The brief facts were:

  • Steinhoff Southern Cape (Pty) Ltd (“Steinhoff”) was looking to acquire a plantation in Knysna, but had a group policy not to own fixed property in South Africa at the time.
  • The taxpayer acquired land and growing timber and Steinhoff acquired the equipment and personnel required to carry on farming operations on the plantation.
  • It was agreed that Steinhoff, at its own cost, could harvest the timber for its own account, subject to Steinhoff maintaining and managing the plantation.
  • The taxpayer had no equipment and no employees and earned no income and incurred no expenses of an operational nature.
  • After two years, Steinhoff bought the land and trees from the taxpayer.

If the taxpayer qualified as a “farmer”, the sale proceeds are deemed, under tax legislation, to be revenue in nature. The legislation provides that a farmer is a person carrying on farming operations.

The SCA agreed with the High Court’s finding that the taxpayer’s involvement was limited to the acquisition of bare ownership of the land and the timber, which did not amount to the carrying on of farming operations.

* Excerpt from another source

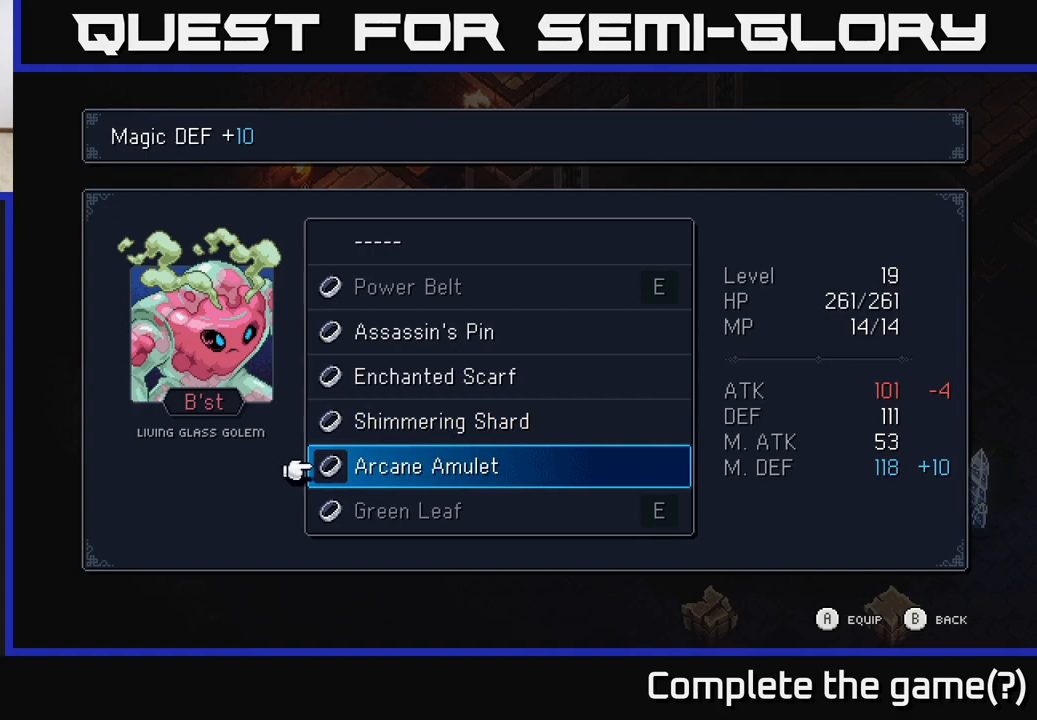
{"buttons": [], "left_stick": "center", "right_stick": "center", "events": [[333, "B", "down"], [433, "B", "up"]]}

The SCA considered the further branches of SARS’ argument, namely that:

  • the purpose of the relevant tax legislation is to extend tax liability by treating the proceeds of the disposal of a plantation as gross income;
  • he mere disposal of a plantation constitutes the conduct of farming operations; and
  • he farming operations were conducted by Steinhoff “on behalf of” the taxpayer.

CONCLUSION

The SCA dismissed these arguments on the following grounds:

The provision which deems the proceeds of the disposal of a plantation as gross income cannot in itself determine who qualifies as a farmer. SARS’ contention is thus fallacious, as a deeming provision that will only apply if Kluh is a farmer cannot be applied to determine whether Kluh is a farmer.

The relevant tax legislation simply provides that the proceeds on disposal of a plantation by a farmer must be included in the farmer’s gross income. That cannot be interpreted to mean that a disposal of a plantation is tantamount to farming.

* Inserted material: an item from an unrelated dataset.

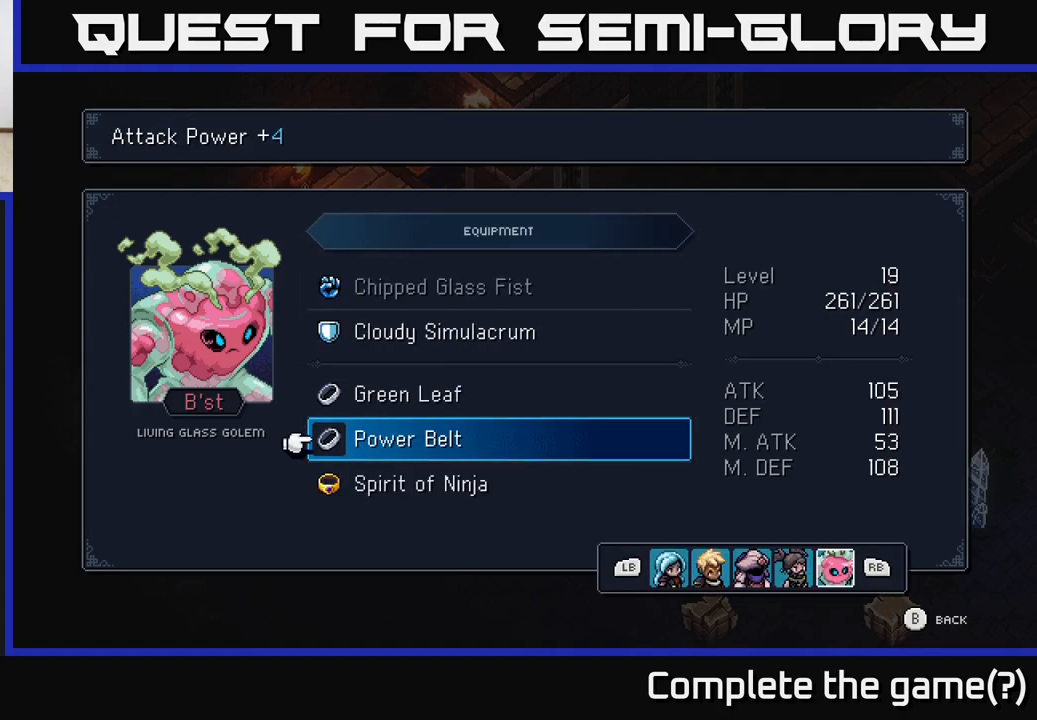
{"buttons": [], "left_stick": "center", "right_stick": "center", "events": [[33, "R1", "down"], [150, "R1", "up"], [367, "DPAD_DOWN", "down"], [433, "DPAD_DOWN", "up"]]}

Thirdly, even if Steinhoff in some sense acted on behalf of Kluh, that would not make Kluh a farmer, given that Kluh did not have the right to the yield of the plantation nor the use of the land or the plantation and Kluh did not derive any income from the land and the plantation, as the use thereof was granted to Steinhoff to farm for its own benefit. Thus the only entity which could be regarded as a ‘farmer’ in relation to the plantation owned by Kluh, was Steinhoff.